▶ CONSIGNE A: Repérez chacune des lignes ci-dessous qui contient le mot « Respublikos », puis recopiez-les intégralement.

### EXTRAIT PROPOSÉ ###

L’écoute se transforme en jeu de pistes rafraîchissant, puisque comme vous l’aurez compris on est à des lieues de toute tentative de formatage. Difficile d’écouter Skinsitive en musique de fond ! Tour à tour punk, gothique, industriel et pop, on n’a pas le temps de s’ennuyer. Et ne vous y trompez pas, si les quelques descriptifs ci-dessus évoquent des « couplets » et « refrains », c’est plus par commodité qu’autre chose, car les chansons s’engagent régulièrement sur des chemins de traverse. Cette attitude qui refuse obstinément les compromis a déjà de quoi forcer le respect, alors quand musicalement ça suit… Des enchaînements comme le court « Sickzophrenia » et le timbré « Fuckorama », avec une superbe montée en puissance finale sur fond de vocalises opératiques à la Nina Hagen, sont même de franches réussites, où Virginia atteint pleinement son objectif de créer une musique un peu dégénérée mais qui reste accrocheuse, et qui alterne les contrastes avec aisance et bonheur. Les titres agressifs ne sont pas les seules cartes dans sa manche puisque la miss se révèle également habile sur les mid-tempos, notamment celui qui porte le nom du projet, impeccable de bout en bout, ou le plus sombre « Anxiorexia » avec son piano inquiétant et un rythme lancinant, qui une fois de plus se finira dans la lumière.

###

▶ CONSIGNE B:
Répondez aux questions suivantes d'après la critique musicale ci-dessus.
(i) Quels sont les quatre styles que la musique traverse tour à tour ?
(ii) À quelle chanteuse sont comparées les vocalises opératiques de « Fuckorama » ?
(iii) Quel instrument accompagne le rythme lancinant d'« Anxiorexia » ?

### DONNÉES ###

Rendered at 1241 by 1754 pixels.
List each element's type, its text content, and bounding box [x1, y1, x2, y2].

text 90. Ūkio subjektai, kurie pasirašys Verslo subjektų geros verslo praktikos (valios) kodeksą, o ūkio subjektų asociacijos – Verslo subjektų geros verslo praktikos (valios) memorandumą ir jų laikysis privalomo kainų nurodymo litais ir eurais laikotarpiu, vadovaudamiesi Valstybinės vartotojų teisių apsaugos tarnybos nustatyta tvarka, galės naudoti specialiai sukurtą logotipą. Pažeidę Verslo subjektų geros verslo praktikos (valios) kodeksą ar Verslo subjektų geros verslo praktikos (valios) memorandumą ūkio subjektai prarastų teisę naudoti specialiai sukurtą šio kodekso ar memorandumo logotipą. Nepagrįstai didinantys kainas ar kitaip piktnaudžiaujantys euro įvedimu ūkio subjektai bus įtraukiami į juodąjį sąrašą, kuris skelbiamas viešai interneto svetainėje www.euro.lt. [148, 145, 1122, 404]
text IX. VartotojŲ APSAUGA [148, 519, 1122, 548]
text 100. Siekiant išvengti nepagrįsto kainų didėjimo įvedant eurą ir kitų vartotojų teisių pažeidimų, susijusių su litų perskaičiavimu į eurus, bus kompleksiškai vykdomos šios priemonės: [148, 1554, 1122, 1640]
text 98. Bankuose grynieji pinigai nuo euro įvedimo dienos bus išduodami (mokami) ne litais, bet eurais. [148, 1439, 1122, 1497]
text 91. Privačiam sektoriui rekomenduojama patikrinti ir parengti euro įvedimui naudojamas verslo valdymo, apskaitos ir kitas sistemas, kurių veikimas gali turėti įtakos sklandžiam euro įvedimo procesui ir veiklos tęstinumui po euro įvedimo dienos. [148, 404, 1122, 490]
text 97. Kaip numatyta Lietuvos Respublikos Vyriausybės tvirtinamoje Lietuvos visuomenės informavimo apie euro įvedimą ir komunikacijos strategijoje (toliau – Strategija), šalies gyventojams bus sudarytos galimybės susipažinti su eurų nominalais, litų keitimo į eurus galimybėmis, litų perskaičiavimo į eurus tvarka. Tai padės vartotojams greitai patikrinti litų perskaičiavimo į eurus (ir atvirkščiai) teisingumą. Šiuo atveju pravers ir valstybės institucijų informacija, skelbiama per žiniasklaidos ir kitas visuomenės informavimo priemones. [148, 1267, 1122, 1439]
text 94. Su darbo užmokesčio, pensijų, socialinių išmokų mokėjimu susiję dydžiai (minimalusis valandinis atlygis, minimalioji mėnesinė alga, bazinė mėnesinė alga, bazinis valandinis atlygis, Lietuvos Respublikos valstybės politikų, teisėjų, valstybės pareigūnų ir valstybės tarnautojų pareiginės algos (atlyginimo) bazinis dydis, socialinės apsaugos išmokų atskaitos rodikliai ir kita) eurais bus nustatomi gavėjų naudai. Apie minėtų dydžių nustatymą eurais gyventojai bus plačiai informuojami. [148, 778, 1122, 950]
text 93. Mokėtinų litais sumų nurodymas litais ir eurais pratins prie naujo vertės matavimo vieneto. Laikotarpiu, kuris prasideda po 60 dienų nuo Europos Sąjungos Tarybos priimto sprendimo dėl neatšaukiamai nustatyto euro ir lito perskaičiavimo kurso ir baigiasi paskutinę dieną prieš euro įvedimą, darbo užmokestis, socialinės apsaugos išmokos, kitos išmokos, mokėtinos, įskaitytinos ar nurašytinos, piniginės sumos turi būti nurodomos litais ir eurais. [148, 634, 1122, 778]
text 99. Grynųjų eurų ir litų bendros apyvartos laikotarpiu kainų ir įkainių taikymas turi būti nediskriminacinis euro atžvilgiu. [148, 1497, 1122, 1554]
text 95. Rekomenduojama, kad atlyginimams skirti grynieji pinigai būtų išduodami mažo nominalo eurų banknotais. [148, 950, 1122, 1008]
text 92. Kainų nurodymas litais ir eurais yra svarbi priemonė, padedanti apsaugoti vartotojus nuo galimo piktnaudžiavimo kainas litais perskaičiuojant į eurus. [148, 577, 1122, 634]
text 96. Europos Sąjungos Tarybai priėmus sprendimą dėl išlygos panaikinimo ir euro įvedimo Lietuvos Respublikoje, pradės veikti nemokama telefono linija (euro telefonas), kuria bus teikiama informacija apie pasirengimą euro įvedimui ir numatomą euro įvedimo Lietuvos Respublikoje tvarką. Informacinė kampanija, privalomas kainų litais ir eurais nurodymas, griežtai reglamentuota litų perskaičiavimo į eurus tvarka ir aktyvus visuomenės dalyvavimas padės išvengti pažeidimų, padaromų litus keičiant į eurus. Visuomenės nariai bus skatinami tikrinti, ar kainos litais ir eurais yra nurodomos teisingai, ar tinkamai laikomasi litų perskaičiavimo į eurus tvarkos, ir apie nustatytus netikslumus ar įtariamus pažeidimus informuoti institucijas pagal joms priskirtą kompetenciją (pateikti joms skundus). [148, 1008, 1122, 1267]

###

▶ CORRIGÉ A:
text 97. Kaip numatyta Lietuvos Respublikos Vyriausybės tvirtinamoje Lietuvos visuomenės informavimo apie euro įvedimą ir komunikacijos strategijoje (toliau – Strategija), šalies gyventojams bus sudarytos galimybės susipažinti su eurų nominalais, litų keitimo į eurus galimybėmis, litų perskaičiavimo į eurus tvarka. Tai padės vartotojams greitai patikrinti litų perskaičiavimo į eurus (ir atvirkščiai) teisingumą. Šiuo atveju pravers ir valstybės institucijų informacija, skelbiama per žiniasklaidos ir kitas visuomenės informavimo priemones. [148, 1267, 1122, 1439]
text 94. Su darbo užmokesčio, pensijų, socialinių išmokų mokėjimu susiję dydžiai (minimalusis valandinis atlygis, minimalioji mėnesinė alga, bazinė mėnesinė alga, bazinis valandinis atlygis, Lietuvos Respublikos valstybės politikų, teisėjų, valstybės pareigūnų ir valstybės tarnautojų pareiginės algos (atlyginimo) bazinis dydis, socialinės apsaugos išmokų atskaitos rodikliai ir kita) eurais bus nustatomi gavėjų naudai. Apie minėtų dydžių nustatymą eurais gyventojai bus plačiai informuojami. [148, 778, 1122, 950]

▶ CORRIGÉ B:
(i) Punk, gothique, industriel et pop.
(ii) Nina Hagen.
(iii) Un piano inquiétant.